The goose moves with about as much dexterity and smoothness as you'd expect, which is to say, he moves slightly awkwardly. You'll want to slow down when you need to take a sharp corner around a bench while avoiding a human's gaze.
Some tasks are simple, and the game does a great job of visually laying out the items and actions necessary. But as you progress throughout the village, your objectives require more interpretation. This is one of the best ways in which the game's difficulty ramps up.
A story of chaos
After completing enough tasks on a sheet, you advance to another map in the village, and so on. I could give you a huge spoiler about the big finale mission of Untitled Goose Game, but I want you to see it for yourselves.
Untitled Goose Game doesn't even tell you which of your tasks are necessary to move onto the next stage, or signal which missions you can currently accomplish. I got the impression that some tasks require going back after the grand finale. You sometimes need to try everything in order to advance.
Why I love these geeses to pieces
If you enjoy puzzle games, stealth games or even just slapstick comedy, I think there's a strong chance you'll get a kick out of Untitled Goose Game. As I moved from tormenting a gardener, to a small child, to a shop owner, I chuckled at the low-stakes nihilistic mayhem of it all.

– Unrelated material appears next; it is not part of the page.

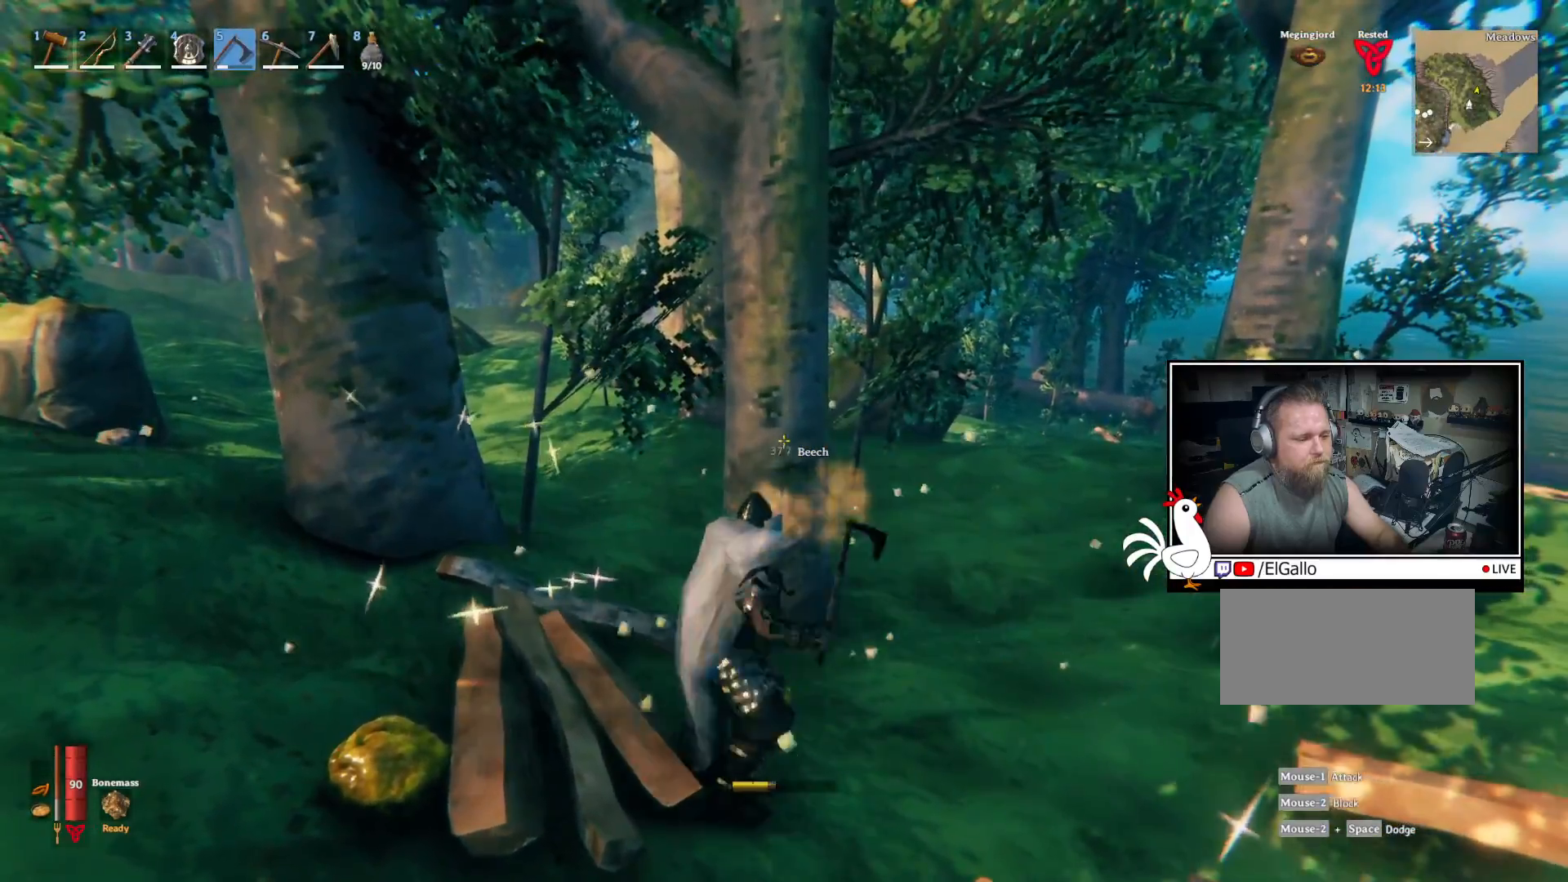
{"keys": [], "mouse": ["left"], "events": []}
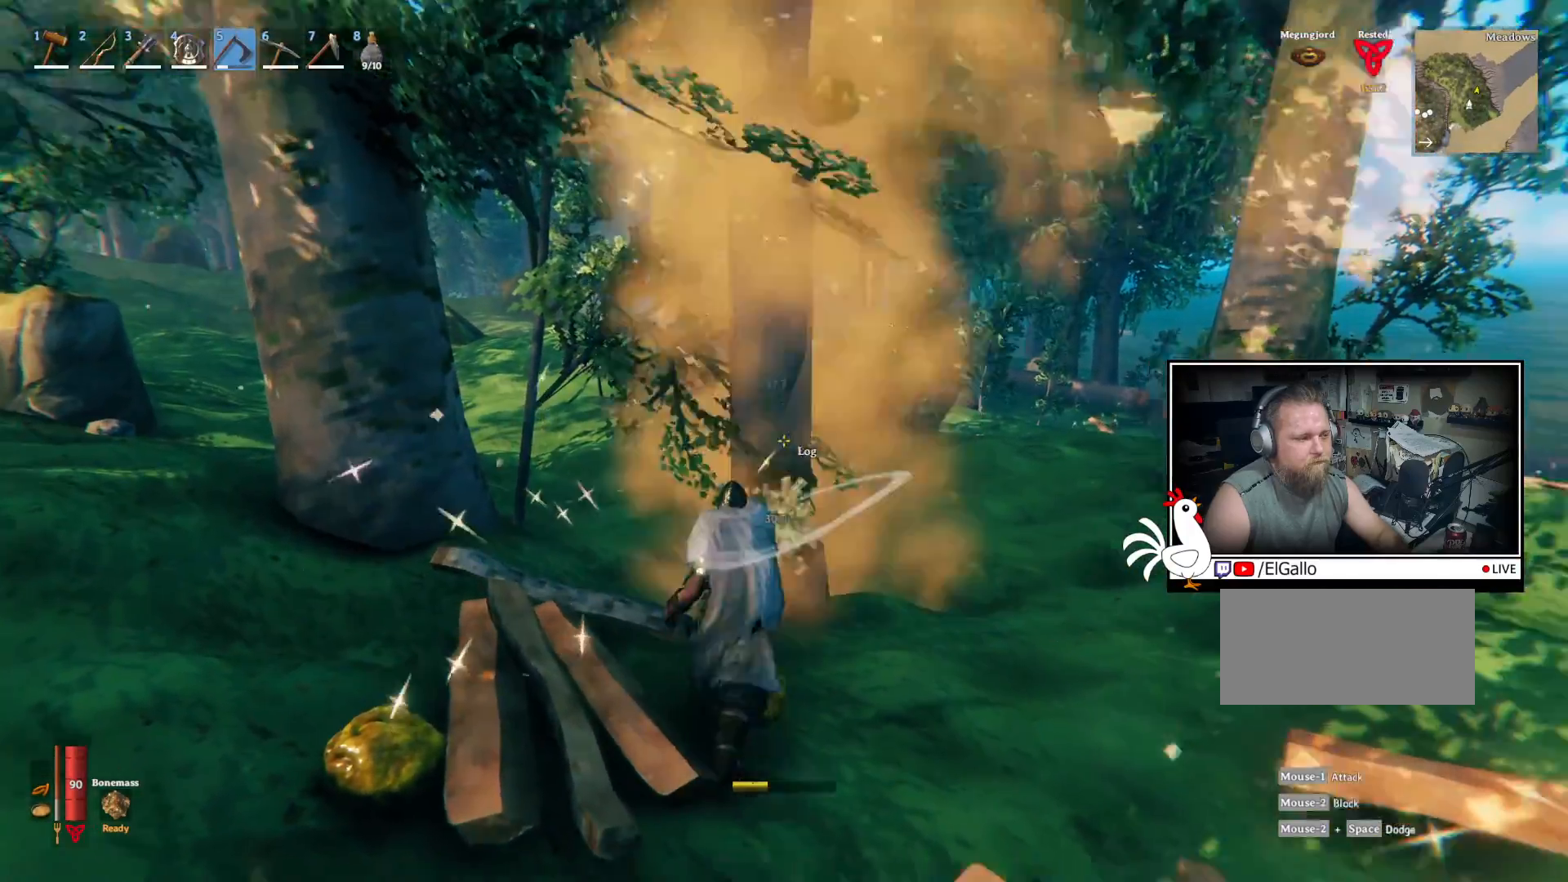
{"keys": [], "mouse": ["left"], "events": [[67, "mouse_left", "up"], [367, "mouse_left", "down"]]}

Untitled Goose Game's cartoonish aesthetic, which separates it from the more realistic-looking Goat Simulator, makes all the chaos even more adorable.
None of these people did anything to incur your wrath. Your goose is just the kind of animal that wants to watch the world shriek. It all works because you're not destroying their lives, just casually ruining a single day.
We've all had our days spoiled by an accident or other careless behavior, but Untitled Goose Game suggests a darker underlying possibility. That the mastiff on the street who got too intimate with you is just a jerk. That everyone who's ever harmed you had intent.
Of course, I kid. But the whole of Untitled Goose Game is just that bonkers.
Bottom line: just honking buy it
By now, you've probably got a feeling as to whether this game is right for you. At $20, I think it's not a huge risk to take. I made it from start to the "final big mission" (which rolls the end credits) in about 6 days, but don't think that it's necessarily a fast play.
After I finished, I noticed that my to-do lists still had a ton of tasks left for me to complete. So, take note: Don't worry about a dearth of content.
Each of Untitled Goose Game's maps packs strong laughs and tough head-scratchers, and it all wraps up properly in an excellent conclusion. Skipping this game would be a fowl call.